Translation: months of recovery time.
The girls’ summer break had barely begun. Connor stuffed his phone back in his pocket. “I’d like to see her now.”
Ryder hooked a thumb over his left shoulder. “Third room on the left.”
“Be right back.” He stayed only long enough to determine how Carlotta was feeling, promise he’d take care of any medical bills not covered by insurance and assure her she had a job when her knee healed.
As soon as he and the girls arrived home from the hospital, Connor went to work on his child-care dilemma. He made the first call to his sister Avery a recent college grad home for a few months before she started medical school in the fall.
She answered on the second ring. “Hey, bro. What’s up?”
After he explained the situation, she clicked her tongue in sympathy. “Ouch, poor Carlotta. Tell me what I can do to help.”
“Can you watch the girls tomorrow?”
“I can watch them all summer if necessary.”
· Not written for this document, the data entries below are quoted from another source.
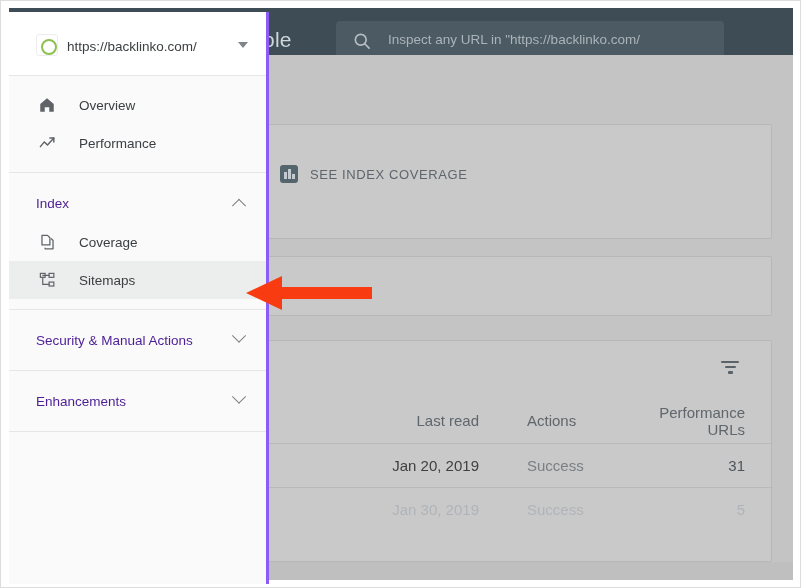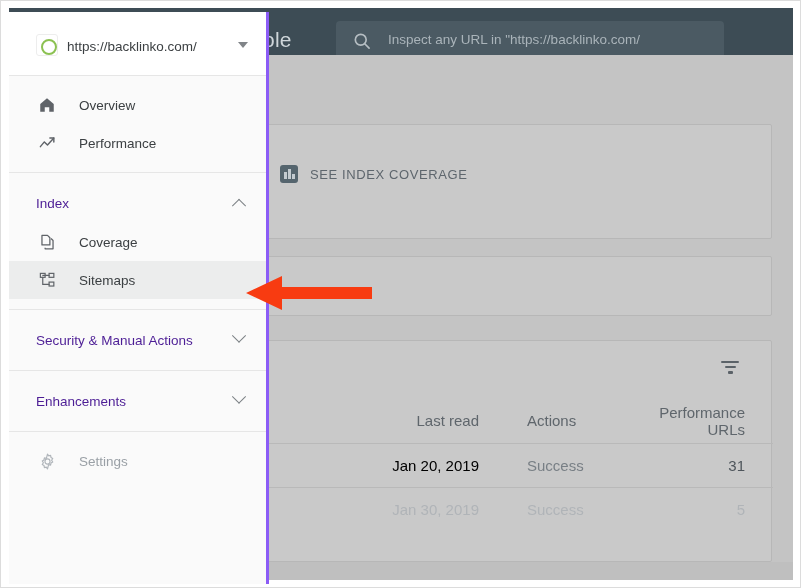--- a/index.html
+++ b/index.html
@@ -169,21 +169,21 @@
     height: 44px;
     vertical-align: middle;
   }
   table.sitemap-table th { color: #5f666c; }
   .col-url    { width: 370px; }
   .col-last   { width: 130px; padding-right: 40px !important; }
   .col-status { width: 130px; text-align: left !important; padding-left: 8px !important; }
   .col-disc   { width: 124px; padding-right: 28px !important; }
 
   table.sitemap-table tbody tr { border-top: 1px solid #b9b9b9; }
-  .cell-date   { color: #000000; }
+  .cell-date   { color: #404040; }
   .cell-status { color: #787f85; }
   .cell-num    { color: #4e555b; }
   tr.row-faded .cell-date,
   tr.row-faded .cell-status,
   tr.row-faded .cell-num { color: #b0b4b8; }
 
   
   .sidebar {
     position: absolute;
     left: 9px; top: 12px;
@@ -438,29 +438,20 @@
 
     <div class="nav-group">
       <div class="section-head">
         <span class="sh-label">Enhancements</span>
         <span class="sh-chev down"></span>
       </div>
     </div>
 
     <div class="nav-group">
 
-      <div class="nav-item muted">
-        <span class="n-ico">
-          <svg viewBox="0 0 24 24" width="19" height="19" fill="none" stroke="currentColor" stroke-width="1.5">
-            <circle cx="12" cy="12" r="3.2"></circle>
-            <path d="M12 2.6l1.4 2.2 2.5-.5.5 2.5 2.2 1.4-1.4 2.2 1.4 2.2-2.2 1.4-.5 2.5-2.5-.5L12 21.4l-1.4-2.2-2.5.5-.5-2.5-2.2-1.4L6.8 13.6 5.4 11.4l2.2-1.4.5-2.5 2.5.5z" stroke-linejoin="round"></path>
-          </svg>
-        </span>
-        <span class="n-label">Settings</span>
-      </div>
     </div>
 
   </div>
 
   <div class="arrow-annot">
     <svg viewBox="0 0 126 34" width="126" height="34">
       <polygon points="0,17 36,0 36,11 126,11 126,23 36,23 36,34" fill="#f83b11"></polygon>
     </svg>
   </div>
“It won’t come to that.” He glanced out into the backyard. The twins were attempting to run off the puppy’s seemingly never-ending energy. Good luck with that.
“I mean it, Connor.”
“I know, Avery, and I appreciate it.” He tightened his hold on the phone. “But I promised you experience in the office before you start medical school, and I’m going to keep my word.”
Resolved to find a solution that would work for everyone, he ended the call.
Closing his eyes, he wiped the back of his hand across his mouth.